------ Text shown ------

Panic-buying prompted by the Wuhan coronavirus outbreak — which has already seen a rush on face masks, hand sanitizer, and anti-bacterial wipes — has now expanded to include an altogether different sanitary product: toilet paper, which began flying off of store shelves after false rumors of an impending shortage sent buyers into a frenzy.
According to Ming Pao, the buying spree began after a message purporting to show an internal memo from the supermarket chain Wellcome began making the rounds, saying that production of toilet paper — along with some brands of instant noodles, canned foods, and drinks — had been suspended due to factory closures on the mainland, and that supplies would soon run out.
The message circulated through WhatsApp on Wednesday afternoon, with panicked Hongkongers flocking to supermarkets to stock up before it was too late.
Troubling online rumours caused a sudden surge in demand for toilet paper. In two supermarkets in Wan Chai, people are buying bags and bags of them, while the shelves are clearing up soon. Wellcome, one major supermarket, already clarified their supply is OK. pic.twitter.com/NzxVFmEkZf
— Alvin Lum (@alvinllum) February 5, 2020
Scenes of bare shelves and shopping carts heaped with Andrex were soon playing out across the city as shoppers rushed to get their hands on that sweet, sweet bog roll.

------ Material supplied ------

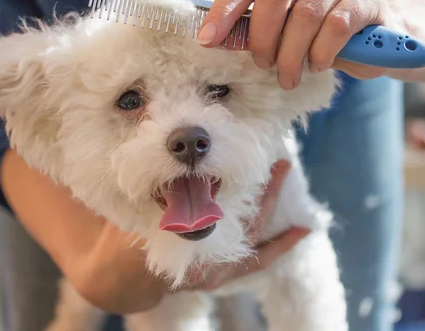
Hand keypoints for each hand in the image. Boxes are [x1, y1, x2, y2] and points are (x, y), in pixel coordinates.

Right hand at [25, 157, 306, 313]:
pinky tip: (303, 229)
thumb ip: (156, 191)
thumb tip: (171, 148)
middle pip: (240, 221)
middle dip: (259, 189)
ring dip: (269, 203)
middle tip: (274, 160)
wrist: (121, 277)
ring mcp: (217, 272)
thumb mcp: (134, 212)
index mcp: (180, 245)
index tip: (236, 155)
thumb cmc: (124, 239)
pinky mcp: (224, 274)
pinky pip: (259, 259)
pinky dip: (281, 244)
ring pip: (253, 236)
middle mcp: (203, 263)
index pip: (211, 212)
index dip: (226, 183)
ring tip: (282, 172)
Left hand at [197, 0, 403, 87]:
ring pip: (306, 14)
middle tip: (263, 64)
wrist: (373, 31)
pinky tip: (317, 64)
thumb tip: (214, 38)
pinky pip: (336, 27)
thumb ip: (253, 23)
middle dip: (263, 37)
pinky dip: (320, 53)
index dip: (224, 10)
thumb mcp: (282, 22)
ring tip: (288, 76)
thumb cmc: (318, 26)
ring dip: (291, 54)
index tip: (207, 39)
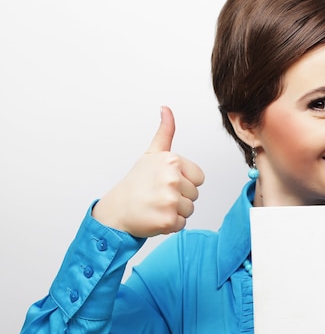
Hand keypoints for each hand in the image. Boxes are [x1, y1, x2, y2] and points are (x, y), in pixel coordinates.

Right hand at [92, 106, 204, 237]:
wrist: (116, 210)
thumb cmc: (136, 183)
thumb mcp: (152, 154)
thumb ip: (165, 132)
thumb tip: (166, 109)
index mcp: (172, 161)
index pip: (199, 178)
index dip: (184, 182)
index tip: (165, 182)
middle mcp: (172, 178)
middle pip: (194, 195)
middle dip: (179, 197)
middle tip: (157, 195)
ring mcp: (170, 200)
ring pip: (189, 210)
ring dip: (175, 211)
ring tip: (156, 205)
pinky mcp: (168, 219)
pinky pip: (182, 224)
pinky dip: (170, 224)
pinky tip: (155, 216)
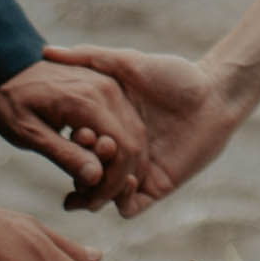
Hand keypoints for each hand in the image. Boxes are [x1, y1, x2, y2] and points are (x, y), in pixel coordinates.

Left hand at [0, 55, 154, 211]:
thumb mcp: (27, 132)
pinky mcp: (108, 87)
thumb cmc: (10, 101)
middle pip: (134, 143)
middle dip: (119, 178)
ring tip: (92, 183)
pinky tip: (96, 161)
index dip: (114, 182)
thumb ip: (63, 154)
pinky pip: (125, 122)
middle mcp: (107, 90)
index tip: (92, 202)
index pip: (123, 150)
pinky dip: (118, 147)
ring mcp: (110, 86)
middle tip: (92, 199)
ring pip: (134, 133)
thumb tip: (95, 177)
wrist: (5, 67)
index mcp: (88, 101)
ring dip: (121, 164)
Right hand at [41, 45, 237, 206]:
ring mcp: (137, 172)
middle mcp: (121, 153)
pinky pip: (130, 208)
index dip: (69, 145)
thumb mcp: (125, 63)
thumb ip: (88, 57)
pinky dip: (120, 201)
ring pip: (103, 197)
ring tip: (96, 173)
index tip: (69, 134)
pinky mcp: (157, 187)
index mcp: (110, 127)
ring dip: (95, 191)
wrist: (214, 95)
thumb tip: (46, 52)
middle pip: (86, 176)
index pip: (77, 147)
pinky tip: (123, 181)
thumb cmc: (173, 74)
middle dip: (77, 173)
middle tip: (78, 159)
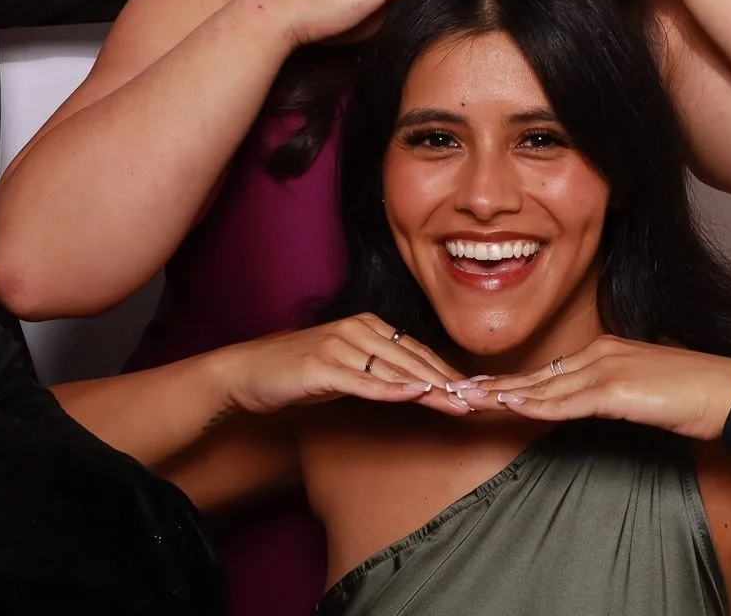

------

** Questions to answer **
1. In the article on toilet paper panic-buying, rewrite the paragraph that begins "According to Ming Pao" as a short bulleted list that keeps its main facts.
2. According to the article on toilet paper panic-buying, which messaging service carried the message that sent Hongkongers to the supermarkets?

** Per-task outputs **
1.
- Ming Pao reported that the buying spree began after a message circulated that claimed to show an internal memo from the supermarket chain Wellcome.
- The message said that factory closures on the mainland had suspended production of toilet paper, some brands of instant noodles, canned foods, and drinks.
- It also said that supplies would soon run out.

2. WhatsApp.